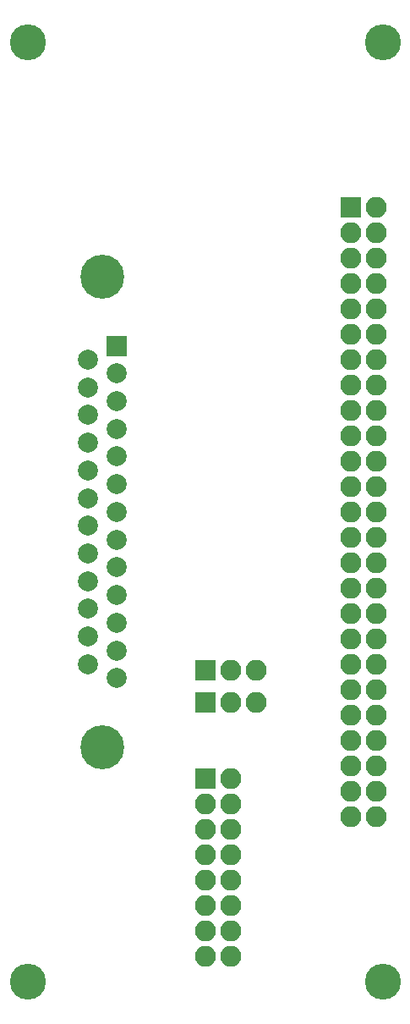
<source format=gbs>
G04 #@! TF.GenerationSoftware,KiCad,Pcbnew,(2017-12-02 revision 3109343b9)-master*
G04 #@! TF.CreationDate,2017-12-03T22:01:14+01:00*
G04 #@! TF.ProjectId,TC215_HDDB_Adapter_v2,54433231355F484444425F4164617074,rev?*
G04 #@! TF.SameCoordinates,Original*
G04 #@! TF.FileFunction,Soldermask,Bot*
G04 #@! TF.FilePolarity,Negative*
%FSLAX46Y46*%
G04 Gerber Fmt 4.6, Leading zero omitted, Abs format (unit mm)*
G04 Created by KiCad (PCBNEW (2017-12-02 revision 3109343b9)-master) date Sun Dec  3 22:01:14 2017*
%MOMM*%
%LPD*%
G01*
G04 APERTURE LIST*
%ADD10C,3.600000*%
%ADD11R,2.100000X2.100000*%
%ADD12O,2.100000X2.100000*%
%ADD13R,2.000000X2.000000*%
%ADD14C,2.000000*%
%ADD15C,4.400000*%
G04 APERTURE END LIST*
D10*
X114286500Y-162532500D03*
X114286500Y-68552500D03*
D11*
X111125000Y-85050000D03*
D12*
X113665000Y-85050000D03*
X111125000Y-87590000D03*
X113665000Y-87590000D03*
X111125000Y-90130000D03*
X113665000Y-90130000D03*
X111125000Y-92670000D03*
X113665000Y-92670000D03*
X111125000Y-95210000D03*
X113665000Y-95210000D03*
X111125000Y-97750000D03*
X113665000Y-97750000D03*
X111125000Y-100290000D03*
X113665000Y-100290000D03*
X111125000Y-102830000D03*
X113665000Y-102830000D03*
X111125000Y-105370000D03*
X113665000Y-105370000D03*
X111125000Y-107910000D03*
X113665000Y-107910000D03*
X111125000Y-110450000D03*
X113665000Y-110450000D03*
X111125000Y-112990000D03*
X113665000Y-112990000D03*
X111125000Y-115530000D03*
X113665000Y-115530000D03*
X111125000Y-118070000D03*
X113665000Y-118070000D03*
X111125000Y-120610000D03*
X113665000Y-120610000D03*
X111125000Y-123150000D03*
X113665000Y-123150000D03*
X111125000Y-125690000D03*
X113665000Y-125690000D03*
X111125000Y-128230000D03*
X113665000Y-128230000D03*
X111125000Y-130770000D03*
X113665000Y-130770000D03*
X111125000Y-133310000D03*
X113665000Y-133310000D03*
X111125000Y-135850000D03*
X113665000Y-135850000D03*
X111125000Y-138390000D03*
X113665000Y-138390000D03*
X111125000Y-140930000D03*
X113665000Y-140930000D03*
X111125000Y-143470000D03*
X113665000Y-143470000D03*
X111125000Y-146010000D03*
X113665000Y-146010000D03*
D10*
X78726500Y-68552500D03*
X78726500Y-162532500D03*
D11*
X96533500Y-131392500D03*
D12*
X99073500Y-131392500D03*
X101613500Y-131392500D03*
D11*
X96506500Y-142212500D03*
D12*
X99046500Y-142212500D03*
X96506500Y-144752500D03*
X99046500Y-144752500D03*
X96506500Y-147292500D03*
X99046500Y-147292500D03*
X96506500Y-149832500D03*
X99046500Y-149832500D03*
X96506500Y-152372500D03*
X99046500Y-152372500D03*
X96506500Y-154912500D03*
X99046500Y-154912500D03*
X96506500Y-157452500D03*
X99046500Y-157452500D03*
X96506500Y-159992500D03*
X99046500Y-159992500D03*
D11*
X96533500Y-134567500D03*
D12*
X99073500Y-134567500D03*
X101613500Y-134567500D03*
D13*
X87616500Y-98922500D03*
D14*
X87616500Y-101692500D03*
X87616500Y-104462500D03*
X87616500Y-107232500D03*
X87616500Y-110002500D03*
X87616500Y-112772500D03*
X87616500Y-115542500D03*
X87616500Y-118312500D03*
X87616500Y-121082500D03*
X87616500Y-123852500D03*
X87616500Y-126622500D03*
X87616500Y-129392500D03*
X87616500Y-132162500D03*
X84776500Y-100307500D03*
X84776500Y-103077500D03*
X84776500Y-105847500D03*
X84776500Y-108617500D03*
X84776500Y-111387500D03*
X84776500Y-114157500D03*
X84776500Y-116927500D03*
X84776500Y-119697500D03*
X84776500Y-122467500D03*
X84776500Y-125237500D03*
X84776500Y-128007500D03*
X84776500Y-130777500D03*
D15*
X86196500Y-91992500D03*
X86196500Y-139092500D03*
M02*

</source>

....

▸ WORK INSTRUCTIONS
If pictures appear among the entries above, omit them; repeat everything else verbatim.

▸ OUTPUT BELOW
<source format=gbs>
G04 #@! TF.GenerationSoftware,KiCad,Pcbnew,(2017-12-02 revision 3109343b9)-master*
G04 #@! TF.CreationDate,2017-12-03T22:01:14+01:00*
G04 #@! TF.ProjectId,TC215_HDDB_Adapter_v2,54433231355F484444425F4164617074,rev?*
G04 #@! TF.SameCoordinates,Original*
G04 #@! TF.FileFunction,Soldermask,Bot*
G04 #@! TF.FilePolarity,Negative*
%FSLAX46Y46*%
G04 Gerber Fmt 4.6, Leading zero omitted, Abs format (unit mm)*
G04 Created by KiCad (PCBNEW (2017-12-02 revision 3109343b9)-master) date Sun Dec  3 22:01:14 2017*
%MOMM*%
%LPD*%
G01*
G04 APERTURE LIST*
%ADD10C,3.600000*%
%ADD11R,2.100000X2.100000*%
%ADD12O,2.100000X2.100000*%
%ADD13R,2.000000X2.000000*%
%ADD14C,2.000000*%
%ADD15C,4.400000*%
G04 APERTURE END LIST*
D10*
X114286500Y-162532500D03*
X114286500Y-68552500D03*
D11*
X111125000Y-85050000D03*
D12*
X113665000Y-85050000D03*
X111125000Y-87590000D03*
X113665000Y-87590000D03*
X111125000Y-90130000D03*
X113665000Y-90130000D03*
X111125000Y-92670000D03*
X113665000Y-92670000D03*
X111125000Y-95210000D03*
X113665000Y-95210000D03*
X111125000Y-97750000D03*
X113665000Y-97750000D03*
X111125000Y-100290000D03*
X113665000Y-100290000D03*
X111125000Y-102830000D03*
X113665000Y-102830000D03*
X111125000Y-105370000D03*
X113665000Y-105370000D03*
X111125000Y-107910000D03*
X113665000Y-107910000D03*
X111125000Y-110450000D03*
X113665000Y-110450000D03*
X111125000Y-112990000D03*
X113665000Y-112990000D03*
X111125000Y-115530000D03*
X113665000Y-115530000D03*
X111125000Y-118070000D03*
X113665000Y-118070000D03*
X111125000Y-120610000D03*
X113665000Y-120610000D03*
X111125000Y-123150000D03*
X113665000Y-123150000D03*
X111125000Y-125690000D03*
X113665000Y-125690000D03*
X111125000Y-128230000D03*
X113665000Y-128230000D03*
X111125000Y-130770000D03*
X113665000Y-130770000D03*
X111125000Y-133310000D03*
X113665000Y-133310000D03*
X111125000Y-135850000D03*
X113665000Y-135850000D03*
X111125000Y-138390000D03*
X113665000Y-138390000D03*
X111125000Y-140930000D03*
X113665000Y-140930000D03*
X111125000Y-143470000D03*
X113665000Y-143470000D03*
X111125000Y-146010000D03*
X113665000Y-146010000D03*
D10*
X78726500Y-68552500D03*
X78726500Y-162532500D03*
D11*
X96533500Y-131392500D03*
D12*
X99073500Y-131392500D03*
X101613500Y-131392500D03*
D11*
X96506500Y-142212500D03*
D12*
X99046500Y-142212500D03*
X96506500Y-144752500D03*
X99046500Y-144752500D03*
X96506500Y-147292500D03*
X99046500Y-147292500D03*
X96506500Y-149832500D03*
X99046500Y-149832500D03*
X96506500Y-152372500D03*
X99046500Y-152372500D03*
X96506500Y-154912500D03*
X99046500Y-154912500D03*
X96506500Y-157452500D03*
X99046500Y-157452500D03*
X96506500Y-159992500D03*
X99046500Y-159992500D03*
D11*
X96533500Y-134567500D03*
D12*
X99073500Y-134567500D03*
X101613500Y-134567500D03*
D13*
X87616500Y-98922500D03*
D14*
X87616500Y-101692500D03*
X87616500Y-104462500D03*
X87616500Y-107232500D03*
X87616500Y-110002500D03*
X87616500Y-112772500D03*
X87616500Y-115542500D03*
X87616500Y-118312500D03*
X87616500Y-121082500D03*
X87616500Y-123852500D03*
X87616500Y-126622500D03*
X87616500Y-129392500D03*
X87616500Y-132162500D03*
X84776500Y-100307500D03*
X84776500Y-103077500D03*
X84776500Y-105847500D03*
X84776500Y-108617500D03*
X84776500Y-111387500D03*
X84776500Y-114157500D03*
X84776500Y-116927500D03*
X84776500Y-119697500D03*
X84776500Y-122467500D03*
X84776500Y-125237500D03*
X84776500Y-128007500D03*
X84776500Y-130777500D03*
D15*
X86196500Y-91992500D03*
X86196500Y-139092500D03*
M02*

</source>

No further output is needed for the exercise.